* **SET OF TASKS**
• A. In the essay about hair growing out at home, how often does the writer usually see the hair technician?
• B. For each statement, say whether it agrees with the essay about hair growing out at home, and quote the words of the essay that decide it: (i) The writer lives in Georgia. (ii) Spy magazine published for 12 years. (iii) The writer's Spy baseball cap was yellow with a black logo.
• C. Pick up the essay about hair growing out at home after its final sentence and write the next few paragraphs.

* **GIVEN PASSAGE**
Things are getting hairy

Like many people’s hair during these epic days of cyber-hibernation (cybernation?), when electronics provide disproportionate company, mine is doing its growing thing, filling out, fluffing, turning unruly and cruel and comical. It is mutating, rising like a very fine soufflé whipped up by a Michelin-star chef crossed with Vidal Sassoon.

A follicular brushfire is what we are on the verge of, and it needs to be extinguished before I’m mistaken for Angela Davis circa 1971. Obviously I cannot make a rendezvous with my hair technician — I do not reside in Georgia, thankfully — who I see once a month or so. I realize now in this moment of unsupervised hair — it plays in the street and gambols across the meadows without a leash — I could probably go longer between appointments without scaring the neighbor kids.

I worry. We are going to be locked up for a long time, indefinitely. Yet some facts. One: very few people will see me. Two: I’ll be able to join a Led Zeppelin tribute band. 

A home cut is out of the question. Just see what we’ve done to the dog. Unfortunate home-cut stories on the web give me mental razor burn. I could do the simple buzzcut, but just typing that makes me quiver. It smacks of capitulation, semper fi, and Velcro.

There used to be an extraordinarily smart and funny satirical magazine called Spy. It published for 12 years in the ‘80s and ‘90s. I liked it so much I bought a Spy baseball cap, black with a yellow Spy logo. I wore that thing all the time, especially on bad hair days or lazy hair days.

* **Chart interpretation exercises**
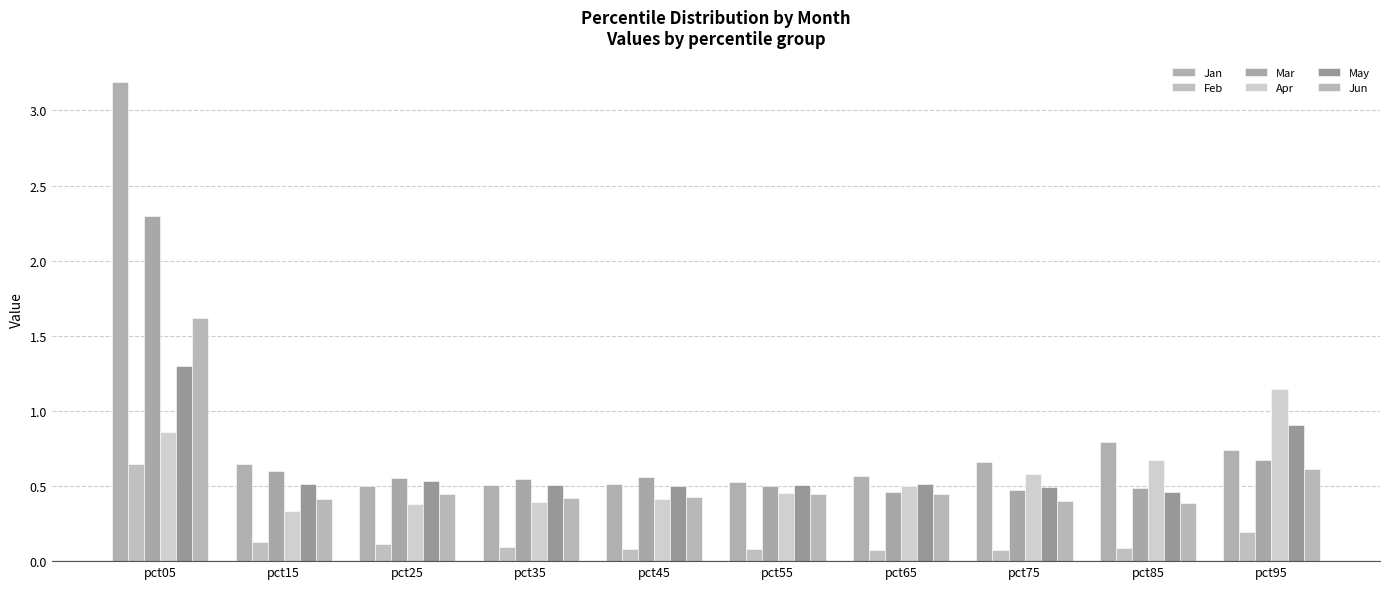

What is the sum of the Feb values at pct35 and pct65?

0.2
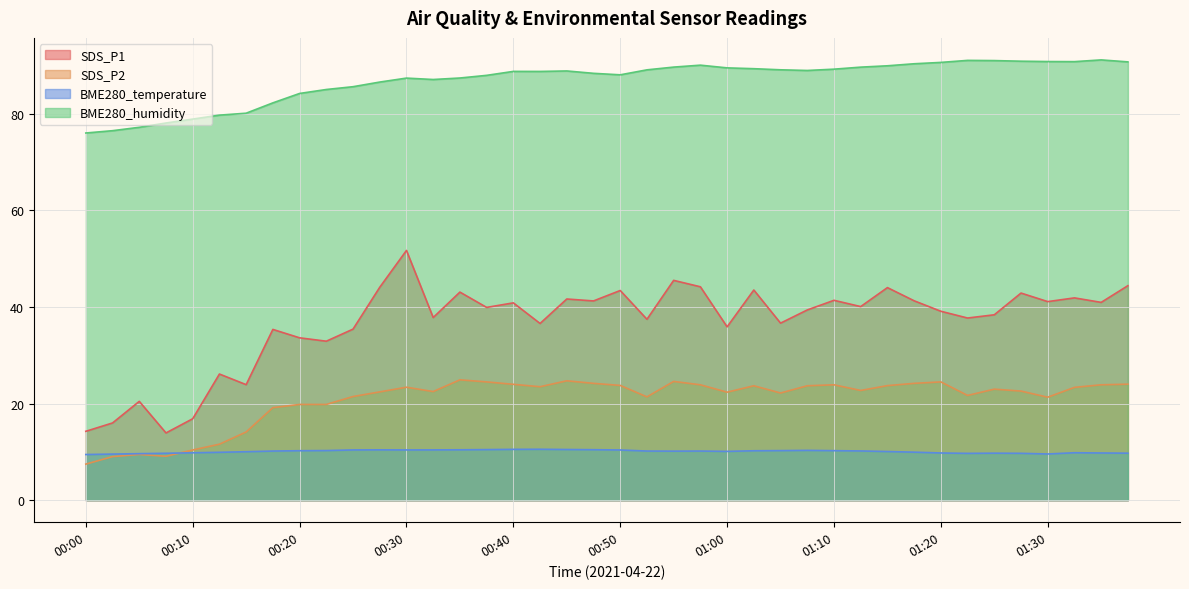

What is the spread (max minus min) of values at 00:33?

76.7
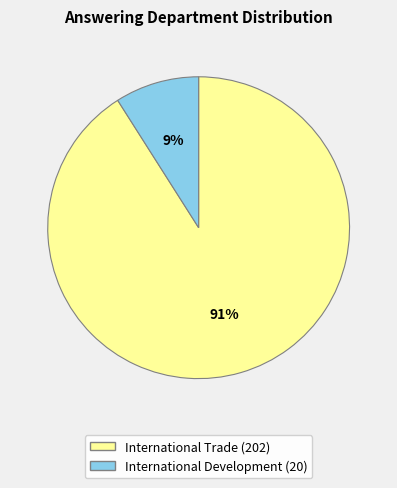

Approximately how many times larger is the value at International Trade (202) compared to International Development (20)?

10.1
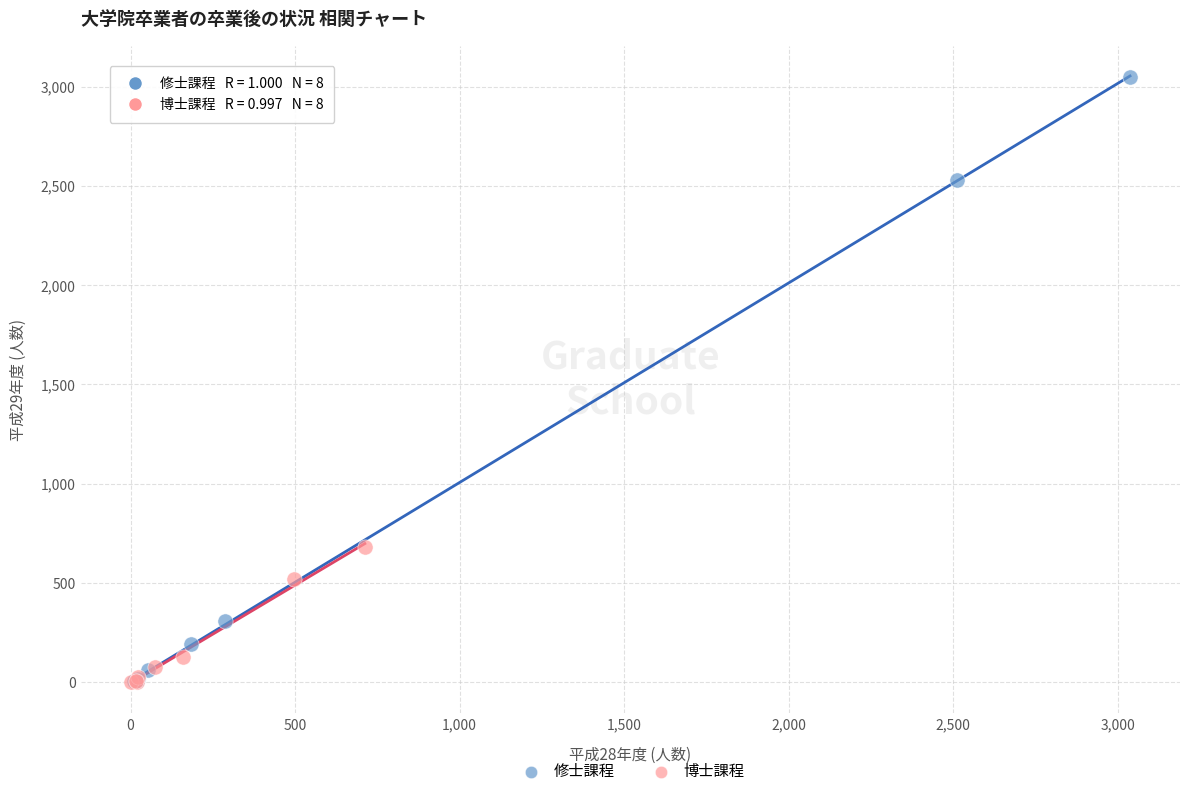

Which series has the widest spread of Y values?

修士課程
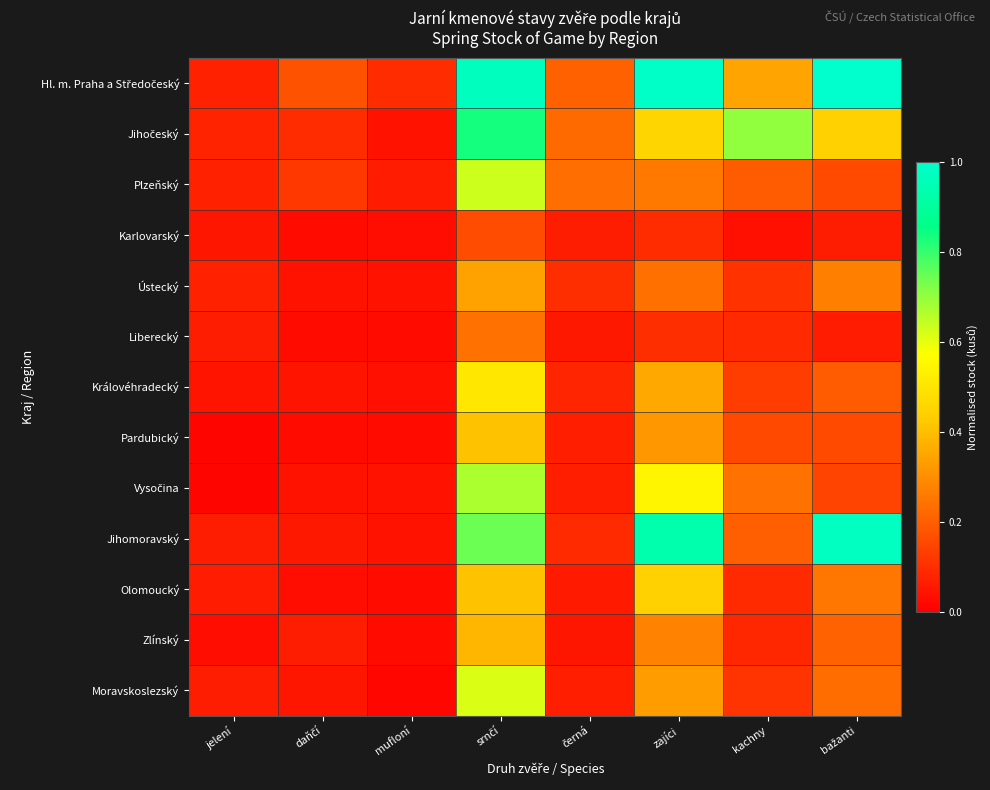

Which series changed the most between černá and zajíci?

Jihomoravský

* **EXPECTED OUTPUTS**
• A. Once a month or so.

• B.
(i) No: "I do not reside in Georgia, thankfully"
(ii) Yes: "It published for 12 years in the ‘80s and ‘90s."
(iii) No: "black with a yellow Spy logo"

• C.
And so, the cap. A lightbulb dinged above my haystack of hair and I started hunting for a quality, stylish baseball cap to conceal the coming tonsorial torrent. No actual baseball team or any sports-themed cap would do. If they made writer caps — I’d kill for a Philip Roth topper — I’d be in hat heaven. 

Then I thought of publications I read devoutly, namely The New York Times and The New Yorker. Journalism merch is my catnip. I wore-out a vintage San Francisco Examiner t-shirt and, over some years, broke a set of Chicago Tribune tumblers. I still own a collection of newspaper coffee mugs, from the Philadelphia Inquirer to the San Francisco Chronicle. 

While noncommittally surfing the New York Times store the other day, mulling over handsome sweatshirts and t-shirts (all of them free advertising for the newspaper, I’m aware), I hit upon the black and grey logo baseball cap. A plush twill, it’s not exactly cheap; the price made me blink twice, hard. But I went for it. 

‘Cause I’m going to need it. The hair, growing like bamboo with no machete in sight, will be its own entity by June. It’s already talking back to me, acting up, not doing its chores. The modest cap should do wonders to muffle, tame and smoosh the mutinous tumble. 

Then of course a whole other nuisance will blossom: a little thing called hat head.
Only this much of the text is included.